A generic ABX3 metal-halide perovskite unit cell forming a cubic structure
A generic ABX3 metal-halide perovskite unit cell forming a cubic structure

A strong candidate for multi-junctions are metal-halide perovskite solar cells, which form in a generic ABX3 crystal structure, where the A-site is typically an organic or inorganic cation, the B-site is a divalent metal cation, and the X-site a halide anion. Although perovskites materials have been discovered since the 19th century, perovskite structures have only emerged for solar application in the last decade or so. Oxide-based perovskite crystal structures occur abundantly in nature, with approximately 38% of the earth’s volume forming in a perovskite crystal structure. However, here in the Clarendon Laboratories, we focus our efforts on researching and developing halide-based perovskites, which form crystal structures that are particularly good at absorbing light, while maintaining long charge-carrier lifetimes with the semiconductors. Furthermore, we can fabricate metal-halide perovskite solar cells with various band gaps by tuning their chemical composition. The band gap of a semiconductor represents the energy required to promote an electron from the valence band to the conduction band, thus creating a “free-electron” that can move freely within the crystal lattice. This process occurs after a photon with enough energy gets absorbed by the perovskite material. Using specific materials or dopants, these free-electrons can then be extracted at their respective electrodes to create photogenerated current and voltage.

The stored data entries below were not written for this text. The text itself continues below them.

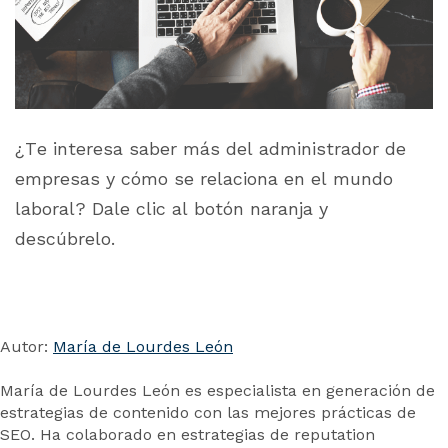
¿Te interesa saber más del administrador de
empresas y cómo se relaciona en el mundo
laboral? Dale clic al botón naranja y
descúbrelo.
Autor:
María de Lourdes León
María de Lourdes León es especialista en generación de
estrategias de contenido con las mejores prácticas de
SEO. Ha colaborado en estrategias de reputation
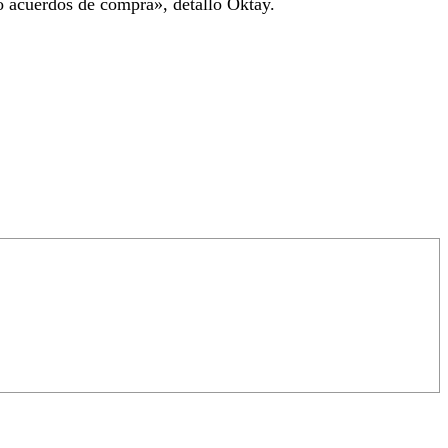
o acuerdos de compra», detalló Oktay.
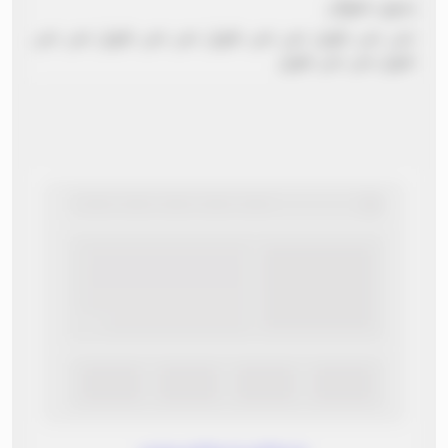
بدون عنوان
نص نص طويل نص نص طويل نص نص طويل نص نص
طويل نص نص طويل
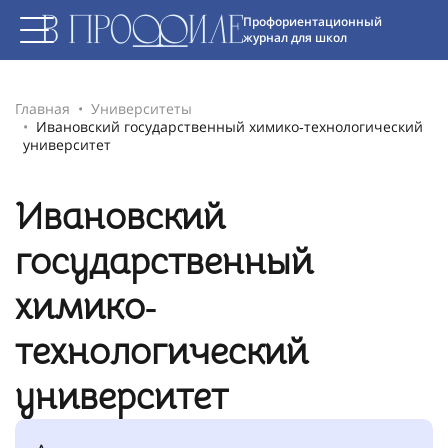
Профориентационный
журнал для школ
Главная
Университеты
Ивановский государственный химико‐технологический
университет
Ивановский
государственный
химико‐
технологический
университет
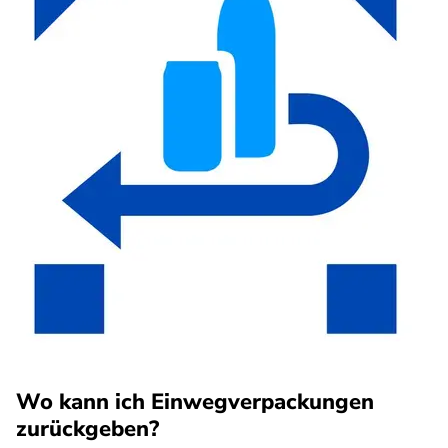
Wo kann ich Einwegverpackungen
zurückgeben?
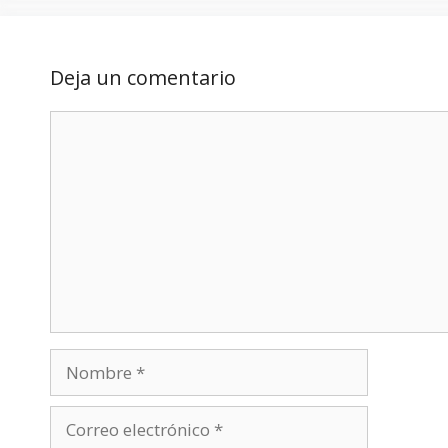
Deja un comentario
Comentario
Nombre
Correo
electrónico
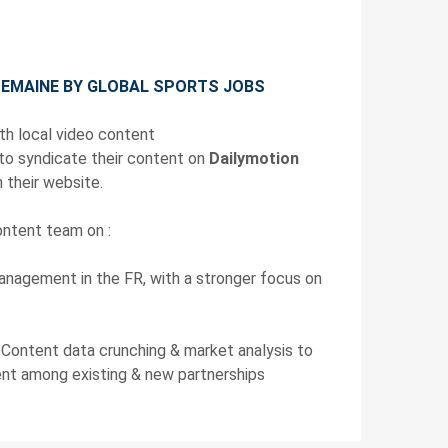
 SEMAINE BY GLOBAL SPORTS JOBS
ith local video content
to syndicate their content on
Dailymotion
 their website.
ontent team on :
nagement in the FR, with a stronger focus on
 Content data crunching & market analysis to
nt among existing & new partnerships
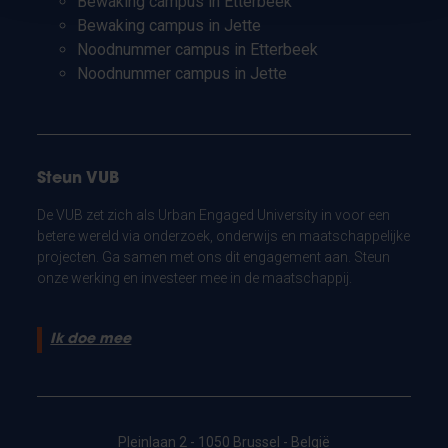
Bewaking campus in Etterbeek
Bewaking campus in Jette
Noodnummer campus in Etterbeek
Noodnummer campus in Jette
Steun VUB
De VUB zet zich als Urban Engaged University in voor een
betere wereld via onderzoek, onderwijs en maatschappelijke
projecten. Ga samen met ons dit engagement aan. Steun
onze werking en investeer mee in de maatschappij.
Ik doe mee
Pleinlaan 2 - 1050 Brussel - België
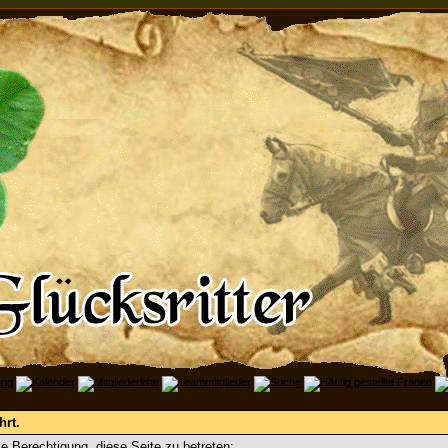
hrt.
e Berechtigung, diese Seite zu betreten:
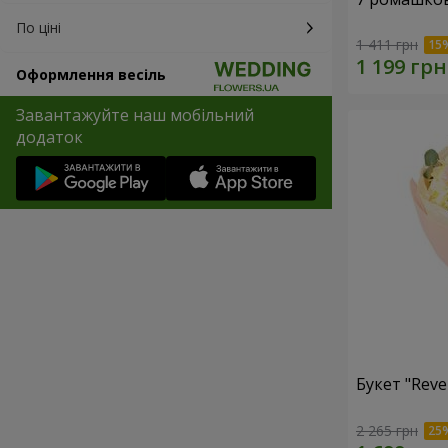
По ціні
1 411 грн
Оформлення весіль
Завантажуйте наш мобільний
додаток
Букет "Reve
2 265 грн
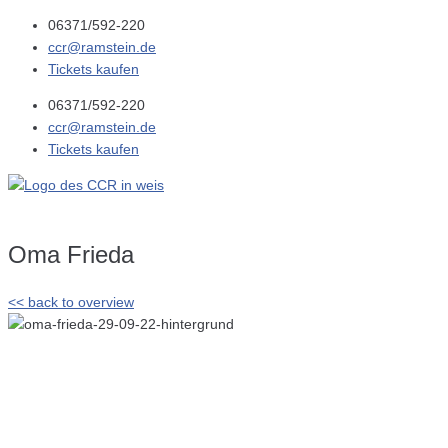
06371/592-220
ccr@ramstein.de
Tickets kaufen
06371/592-220
ccr@ramstein.de
Tickets kaufen
Oma Frieda
<< back to overview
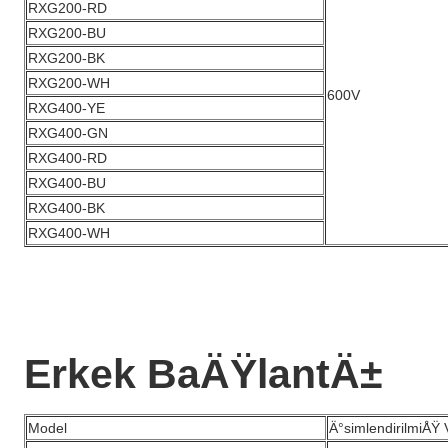
RXG200-RD
RXG200-BU
RXG200-BK
RXG200-WH
600V
RXG400-YE
RXG400-GN
RXG400-RD
RXG400-BU
RXG400-BK
RXG400-WH
Erkek BaÄŸlantÄ±
Model
Ä°simlendirilmiÅŸ V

A cross-sectional scanning electron microscopy (SEM) image of an all-perovskite multi-junction solar cell
A cross-sectional scanning electron microscopy (SEM) image of an all-perovskite multi-junction solar cell

The ability to tune their band gap makes metal-halide perovskite solar cells a perfect candidate for multi-junction solar cells. Perovskite-silicon tandems and/or all-perovskite multi-junction solar cells, may certainly be the next technological advancement in the photovoltaic roadmap, however, their long-term stability has yet to match conventional silicon-based technology. Hence, in the photovoltaic and optoelectronic group, located in Oxford’s Condensed Matter Physics (CMP) department, we are constantly trying to find new perovskite materials, architectures, or deposition techniques that improve the overall stability of these solar cells to make them commercially viable.

As the cost of photovoltaic energy has plummeted, countries now have the option to lessen their dependence on fossil fuels, along with the countries that control these resources. Energy self-sufficiency has become a major policy concern since the start of the Russo-Ukrainian conflict. The energy policy change from non-renewable fossil-fuel based sources towards low carbon emission-based renewables is inevitable considering the economic advantages renewables now have to offer. Hence, in my opinion, along with the emergence of cheaper energy storage, it is not a question of “if”, but rather a question of “when” the world will change to a combination of renewable energy sources. However, citizens, politicians and scientists can significantly accelerate this change to mitigate the impact of climate change.